Looking ahead he warned that if Labour did not take such radical action it would leave the way open for a revived Tory party to take over as the main opposition to the SNP.

Kerr, a former Labour MSP, is the latest major figure to back a more independent Scottish party which has already been put forward by Cowdenbeath MSP Alex Rowley as well as former first minister Henry McLeish.

But yet while there appears to be a growing mood among Labour supporters in Scotland for the move most of the contenders for the London leadership are reluctant to back it.

Yvette Cooper, Liz Kendall and Mary Creagh have both dismissed the idea. Andy Burnham last month said there was “a case” for the idea but has since appeared to backtrack. Only Jeremy Corbyn, who is on the left of the party, has supported calls for a “proper debate on whether to have a federal structure for Labour” and that the party should “embrace more devolution”.

Last month, Rowley wrote an article for The National, calling for greater independence of the Scottish party, and for a revitalised “Labour Scotland” to become the party of “Home Rule”.

Speaking at a conference of Labour members in Fife on Saturday, he urged support for “a transformation of Labour and how it functions within the UK with the party in Scotland becoming an autonomous political party in its own right”.

But Kezia Dugdale, the favourite to succeed Jim Murphy as Scottish leader, has warned against separating Scottish Labour from the UK party.
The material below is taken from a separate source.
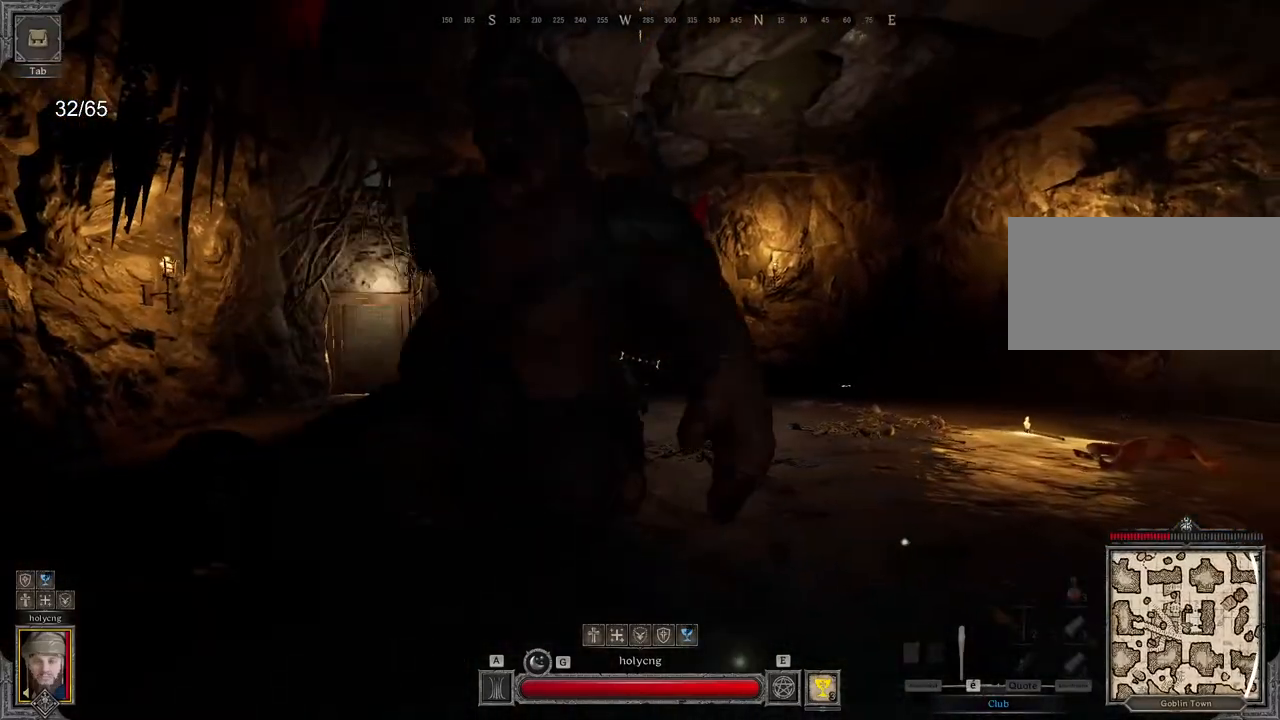
{"keys": ["d"], "mouse": [], "events": [[67, "s", "up"]]}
She argues that the independence referendum was won on the basis of pooling and sharing resources across the whole of the UK and that the same logic applies to the Labour party.

However, Rowley said at the weekend: “Labour Scotland should build a new partnership and work with its sister party in the rest of the UK where it is appropriate, and where it is in the interests of the people of Scotland to do so. Scottish Labour must speak with its own distinctive voice, its leadership must be able to react and respond to Scottish political challenges free from the constraints of a UK political party that understandably has other priorities.”

The party structure debate follows a parting shot by former leader Johann Lamont who said the Scottish party was treated like a “branch office” by London bosses as she stood down after the independence referendum.